本文:

━━━━━━━━━━

2011年1月9日午後3時、日本の競馬界に衝撃が走った。
フジテレビの競馬中継が、エロ親父を対象にした深夜版低俗番組に成り下がった。
大川慶次郎氏、大島輝久氏そして寺山修司による嘆きの声が聞こえる。
フジテレビの方針か。
JRAの押し付けか。
誰が発注したにしても、サラブレッドの血統に国境が無いことを完全に忘れている。
イギリスのホースマンがこの番組を見たら、人間扱いされていない日本人に対する評価が更に下がるだろう。
難しく考える必要はない。
テンポイントvsトウショウボーイ、独走するマルゼンスキーそして伝説と化したSecretariatのレースを、ただただ、ひたすら放送するだけで、競馬ファンは増えるに違いない。
競馬が持つ最大の魅力は、名馬による異次元の強さを見せつけることに他ならない。
Secretariatのベルモントステークスを見て、なんだこれは!と感じない人間はいないだろう。
止まった馬が再び後続を引きちぎる、マルゼンスキーの日本短波賞を見て、驚きの声を上げない者はいないだろう。
視聴率さえ上がれば、番組の内容など、どうでもいいのか?
レースクイーンオブザイヤーを出せばそれでいいのか?
制作者の意識レベルの低さに、情けなくて涙が出る。
「洗練」という言葉が好きだ。
サラブレッドの姿は、「洗練」そのものだ。
今夜の天然フグも、「洗練」された味だった。
競馬中継も、「洗練」されたものでなければならないのだ。

━━━━━━━━━━

情報:
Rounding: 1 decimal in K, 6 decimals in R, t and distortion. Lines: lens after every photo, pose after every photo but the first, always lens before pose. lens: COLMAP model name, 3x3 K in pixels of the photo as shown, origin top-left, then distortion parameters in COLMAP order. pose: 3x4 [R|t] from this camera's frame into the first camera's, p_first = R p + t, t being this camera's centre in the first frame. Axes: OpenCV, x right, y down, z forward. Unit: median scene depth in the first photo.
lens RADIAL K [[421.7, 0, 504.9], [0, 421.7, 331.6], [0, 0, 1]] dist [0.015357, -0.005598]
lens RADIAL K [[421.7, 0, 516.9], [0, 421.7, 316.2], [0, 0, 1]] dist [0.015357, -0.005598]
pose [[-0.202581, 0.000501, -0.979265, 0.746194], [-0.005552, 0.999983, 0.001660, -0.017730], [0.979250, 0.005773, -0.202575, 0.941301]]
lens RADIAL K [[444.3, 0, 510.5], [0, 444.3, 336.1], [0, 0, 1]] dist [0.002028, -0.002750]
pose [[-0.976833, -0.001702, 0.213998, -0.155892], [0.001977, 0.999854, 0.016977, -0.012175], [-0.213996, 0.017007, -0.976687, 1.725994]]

━━━━━━━━━━

設問:
**a)** 本文によれば、競馬が持つ最大の魅力とは何か。
**b)** 本文から、「大川慶次郎氏、大島輝久氏そして寺山修司による嘆きの声が聞こえる。」を含む語句で始まり「視聴率さえ上がれば、番組の内容など、どうでもいいのか?」で終わる部分を一字も変えずに書き写せ。

解答:
**a)** 名馬による異次元の強さを見せつけることである。

**b)**
大川慶次郎氏、大島輝久氏そして寺山修司による嘆きの声が聞こえる。
フジテレビの方針か。
JRAの押し付けか。
誰が発注したにしても、サラブレッドの血統に国境が無いことを完全に忘れている。
イギリスのホースマンがこの番組を見たら、人間扱いされていない日本人に対する評価が更に下がるだろう。
難しく考える必要はない。
テンポイントvsトウショウボーイ、独走するマルゼンスキーそして伝説と化したSecretariatのレースを、ただただ、ひたすら放送するだけで、競馬ファンは増えるに違いない。
競馬が持つ最大の魅力は、名馬による異次元の強さを見せつけることに他ならない。
Secretariatのベルモントステークスを見て、なんだこれは!と感じない人間はいないだろう。
止まった馬が再び後続を引きちぎる、マルゼンスキーの日本短波賞を見て、驚きの声を上げない者はいないだろう。
視聴率さえ上がれば、番組の内容など、どうでもいいのか?